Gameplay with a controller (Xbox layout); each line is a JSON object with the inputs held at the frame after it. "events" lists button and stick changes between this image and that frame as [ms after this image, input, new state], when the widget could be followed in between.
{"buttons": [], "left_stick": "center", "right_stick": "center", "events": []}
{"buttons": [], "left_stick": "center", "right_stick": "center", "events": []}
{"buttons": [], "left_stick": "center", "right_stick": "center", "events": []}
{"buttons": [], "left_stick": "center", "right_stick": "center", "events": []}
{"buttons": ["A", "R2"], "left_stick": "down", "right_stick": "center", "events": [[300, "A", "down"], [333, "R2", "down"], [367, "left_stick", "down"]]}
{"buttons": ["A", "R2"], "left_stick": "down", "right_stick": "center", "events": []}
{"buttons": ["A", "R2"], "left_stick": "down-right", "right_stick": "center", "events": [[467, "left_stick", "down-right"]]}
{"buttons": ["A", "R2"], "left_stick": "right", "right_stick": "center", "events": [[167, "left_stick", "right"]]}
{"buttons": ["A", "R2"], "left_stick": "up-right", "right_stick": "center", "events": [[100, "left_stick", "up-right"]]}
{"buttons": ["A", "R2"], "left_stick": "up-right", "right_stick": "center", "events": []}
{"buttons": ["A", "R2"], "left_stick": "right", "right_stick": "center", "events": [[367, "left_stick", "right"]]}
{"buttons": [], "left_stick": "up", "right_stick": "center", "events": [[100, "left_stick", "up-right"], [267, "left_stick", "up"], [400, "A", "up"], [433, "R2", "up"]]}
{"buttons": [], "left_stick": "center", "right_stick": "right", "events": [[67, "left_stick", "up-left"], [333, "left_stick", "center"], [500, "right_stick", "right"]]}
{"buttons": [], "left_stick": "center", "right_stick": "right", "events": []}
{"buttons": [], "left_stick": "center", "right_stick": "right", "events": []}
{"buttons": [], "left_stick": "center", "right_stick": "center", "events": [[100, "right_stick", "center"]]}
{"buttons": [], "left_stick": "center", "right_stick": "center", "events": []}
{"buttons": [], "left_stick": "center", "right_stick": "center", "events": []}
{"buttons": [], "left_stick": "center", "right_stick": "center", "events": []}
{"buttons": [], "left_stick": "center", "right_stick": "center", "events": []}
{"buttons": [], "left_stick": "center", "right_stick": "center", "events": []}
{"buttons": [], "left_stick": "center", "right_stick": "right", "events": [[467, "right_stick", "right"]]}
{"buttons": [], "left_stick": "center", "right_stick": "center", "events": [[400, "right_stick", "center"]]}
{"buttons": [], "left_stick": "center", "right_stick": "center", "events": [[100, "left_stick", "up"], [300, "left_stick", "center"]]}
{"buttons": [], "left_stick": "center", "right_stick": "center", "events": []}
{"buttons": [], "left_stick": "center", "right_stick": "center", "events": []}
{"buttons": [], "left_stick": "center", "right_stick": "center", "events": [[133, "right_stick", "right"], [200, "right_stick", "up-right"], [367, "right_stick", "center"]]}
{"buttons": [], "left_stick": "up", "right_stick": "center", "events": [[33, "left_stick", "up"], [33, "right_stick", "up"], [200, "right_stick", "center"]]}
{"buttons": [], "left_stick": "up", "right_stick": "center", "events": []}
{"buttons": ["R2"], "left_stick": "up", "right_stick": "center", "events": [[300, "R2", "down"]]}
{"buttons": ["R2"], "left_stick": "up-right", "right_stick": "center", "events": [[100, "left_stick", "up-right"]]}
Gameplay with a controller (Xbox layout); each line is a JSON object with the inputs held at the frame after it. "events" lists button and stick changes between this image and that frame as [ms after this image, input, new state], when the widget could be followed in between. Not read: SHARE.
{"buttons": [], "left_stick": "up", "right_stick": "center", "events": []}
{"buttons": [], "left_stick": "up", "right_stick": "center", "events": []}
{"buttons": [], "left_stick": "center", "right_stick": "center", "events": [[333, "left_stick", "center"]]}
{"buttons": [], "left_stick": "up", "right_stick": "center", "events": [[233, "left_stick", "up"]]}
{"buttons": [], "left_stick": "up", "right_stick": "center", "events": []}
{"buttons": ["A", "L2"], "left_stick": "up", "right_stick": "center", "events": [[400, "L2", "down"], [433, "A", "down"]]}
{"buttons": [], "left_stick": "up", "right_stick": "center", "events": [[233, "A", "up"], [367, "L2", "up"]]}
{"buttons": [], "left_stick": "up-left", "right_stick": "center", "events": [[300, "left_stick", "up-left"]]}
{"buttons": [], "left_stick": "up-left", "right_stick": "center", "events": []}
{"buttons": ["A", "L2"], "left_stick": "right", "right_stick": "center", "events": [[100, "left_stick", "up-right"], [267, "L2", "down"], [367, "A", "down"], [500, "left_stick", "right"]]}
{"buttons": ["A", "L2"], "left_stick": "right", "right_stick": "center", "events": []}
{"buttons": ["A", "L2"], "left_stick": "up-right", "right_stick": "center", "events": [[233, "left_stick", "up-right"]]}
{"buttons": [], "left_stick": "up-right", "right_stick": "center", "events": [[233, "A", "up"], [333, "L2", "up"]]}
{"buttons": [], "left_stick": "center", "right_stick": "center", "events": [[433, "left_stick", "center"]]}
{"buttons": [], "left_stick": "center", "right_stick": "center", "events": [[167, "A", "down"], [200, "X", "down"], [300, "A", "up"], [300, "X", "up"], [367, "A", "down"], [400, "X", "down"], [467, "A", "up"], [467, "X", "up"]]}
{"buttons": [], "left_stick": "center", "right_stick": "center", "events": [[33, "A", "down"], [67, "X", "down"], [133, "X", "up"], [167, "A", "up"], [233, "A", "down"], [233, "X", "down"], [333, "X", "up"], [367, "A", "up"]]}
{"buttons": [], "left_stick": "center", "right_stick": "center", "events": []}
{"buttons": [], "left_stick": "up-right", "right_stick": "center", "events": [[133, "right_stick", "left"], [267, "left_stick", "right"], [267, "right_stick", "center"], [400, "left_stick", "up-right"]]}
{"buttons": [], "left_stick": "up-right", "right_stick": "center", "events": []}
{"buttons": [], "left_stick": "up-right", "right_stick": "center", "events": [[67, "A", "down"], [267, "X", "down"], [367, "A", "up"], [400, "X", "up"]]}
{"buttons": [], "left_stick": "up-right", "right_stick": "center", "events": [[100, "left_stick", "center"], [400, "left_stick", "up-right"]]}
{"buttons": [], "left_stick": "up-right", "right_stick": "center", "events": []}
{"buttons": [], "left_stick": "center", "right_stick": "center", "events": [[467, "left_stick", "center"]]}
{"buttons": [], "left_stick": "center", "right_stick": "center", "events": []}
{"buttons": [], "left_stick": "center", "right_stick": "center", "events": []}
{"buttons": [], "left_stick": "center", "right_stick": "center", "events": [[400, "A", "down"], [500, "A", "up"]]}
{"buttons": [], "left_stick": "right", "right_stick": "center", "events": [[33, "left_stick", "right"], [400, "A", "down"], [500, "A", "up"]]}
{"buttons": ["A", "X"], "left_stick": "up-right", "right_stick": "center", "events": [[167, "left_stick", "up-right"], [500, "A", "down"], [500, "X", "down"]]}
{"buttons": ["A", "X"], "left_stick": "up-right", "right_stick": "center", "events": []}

= = = = = = =

AIM OF THE EXERCISE
Copy whichever lines of the records above contain the word "after".

RESPONSE TO THE EXERCISE
Gameplay with a controller (Xbox layout); each line is a JSON object with the inputs held at the frame after it. "events" lists button and stick changes between this image and that frame as [ms after this image, input, new state], when the widget could be followed in between.
Gameplay with a controller (Xbox layout); each line is a JSON object with the inputs held at the frame after it. "events" lists button and stick changes between this image and that frame as [ms after this image, input, new state], when the widget could be followed in between. Not read: SHARE.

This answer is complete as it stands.